Segment Open
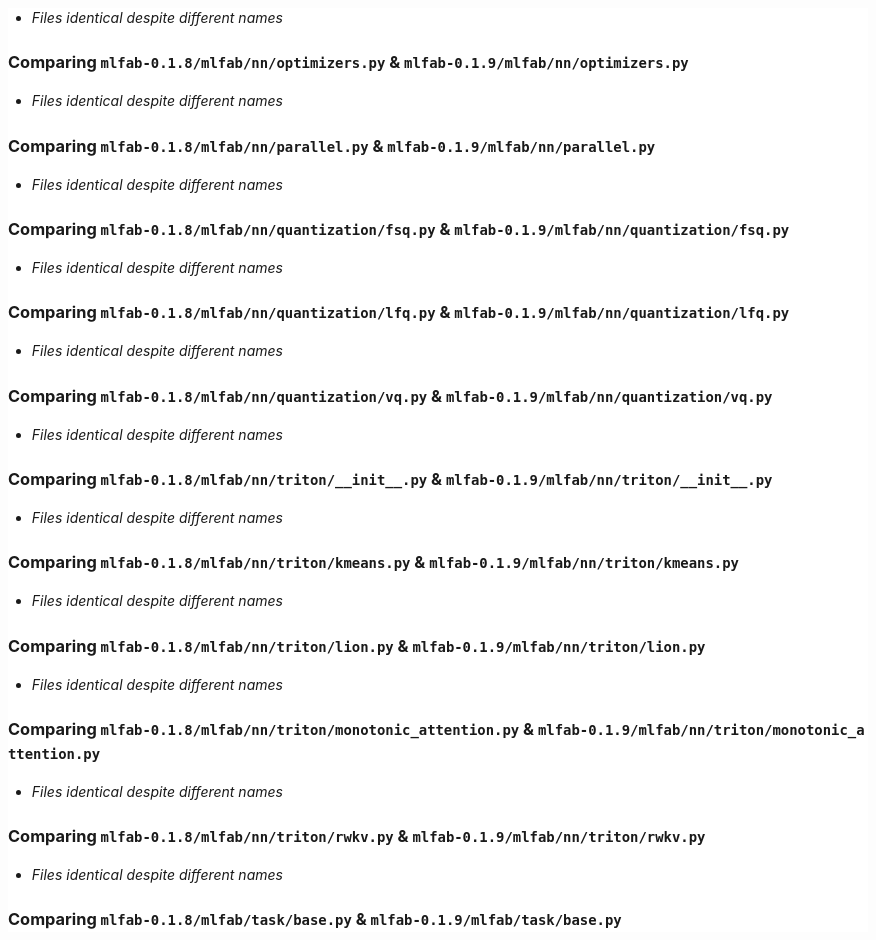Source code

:  * *Files identical despite different names*

### Comparing `mlfab-0.1.8/mlfab/nn/optimizers.py` & `mlfab-0.1.9/mlfab/nn/optimizers.py`

 * *Files identical despite different names*

### Comparing `mlfab-0.1.8/mlfab/nn/parallel.py` & `mlfab-0.1.9/mlfab/nn/parallel.py`

 * *Files identical despite different names*

### Comparing `mlfab-0.1.8/mlfab/nn/quantization/fsq.py` & `mlfab-0.1.9/mlfab/nn/quantization/fsq.py`

 * *Files identical despite different names*

### Comparing `mlfab-0.1.8/mlfab/nn/quantization/lfq.py` & `mlfab-0.1.9/mlfab/nn/quantization/lfq.py`

 * *Files identical despite different names*

### Comparing `mlfab-0.1.8/mlfab/nn/quantization/vq.py` & `mlfab-0.1.9/mlfab/nn/quantization/vq.py`

 * *Files identical despite different names*

### Comparing `mlfab-0.1.8/mlfab/nn/triton/__init__.py` & `mlfab-0.1.9/mlfab/nn/triton/__init__.py`

 * *Files identical despite different names*

### Comparing `mlfab-0.1.8/mlfab/nn/triton/kmeans.py` & `mlfab-0.1.9/mlfab/nn/triton/kmeans.py`

 * *Files identical despite different names*

### Comparing `mlfab-0.1.8/mlfab/nn/triton/lion.py` & `mlfab-0.1.9/mlfab/nn/triton/lion.py`

 * *Files identical despite different names*

### Comparing `mlfab-0.1.8/mlfab/nn/triton/monotonic_attention.py` & `mlfab-0.1.9/mlfab/nn/triton/monotonic_attention.py`

 * *Files identical despite different names*

### Comparing `mlfab-0.1.8/mlfab/nn/triton/rwkv.py` & `mlfab-0.1.9/mlfab/nn/triton/rwkv.py`

 * *Files identical despite different names*

### Comparing `mlfab-0.1.8/mlfab/task/base.py` & `mlfab-0.1.9/mlfab/task/base.py`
Segment Closed
**EXERCISE PROMPT:** For the listing above, identify each line bearing "mlfab".

**OUTPUT OF THE TASK:**
### Comparing `mlfab-0.1.8/mlfab/nn/optimizers.py` & `mlfab-0.1.9/mlfab/nn/optimizers.py`
### Comparing `mlfab-0.1.8/mlfab/nn/parallel.py` & `mlfab-0.1.9/mlfab/nn/parallel.py`
### Comparing `mlfab-0.1.8/mlfab/nn/quantization/fsq.py` & `mlfab-0.1.9/mlfab/nn/quantization/fsq.py`
### Comparing `mlfab-0.1.8/mlfab/nn/quantization/lfq.py` & `mlfab-0.1.9/mlfab/nn/quantization/lfq.py`
### Comparing `mlfab-0.1.8/mlfab/nn/quantization/vq.py` & `mlfab-0.1.9/mlfab/nn/quantization/vq.py`
### Comparing `mlfab-0.1.8/mlfab/nn/triton/__init__.py` & `mlfab-0.1.9/mlfab/nn/triton/__init__.py`
### Comparing `mlfab-0.1.8/mlfab/nn/triton/kmeans.py` & `mlfab-0.1.9/mlfab/nn/triton/kmeans.py`
### Comparing `mlfab-0.1.8/mlfab/nn/triton/lion.py` & `mlfab-0.1.9/mlfab/nn/triton/lion.py`
### Comparing `mlfab-0.1.8/mlfab/nn/triton/monotonic_attention.py` & `mlfab-0.1.9/mlfab/nn/triton/monotonic_attention.py`
### Comparing `mlfab-0.1.8/mlfab/nn/triton/rwkv.py` & `mlfab-0.1.9/mlfab/nn/triton/rwkv.py`
### Comparing `mlfab-0.1.8/mlfab/task/base.py` & `mlfab-0.1.9/mlfab/task/base.py`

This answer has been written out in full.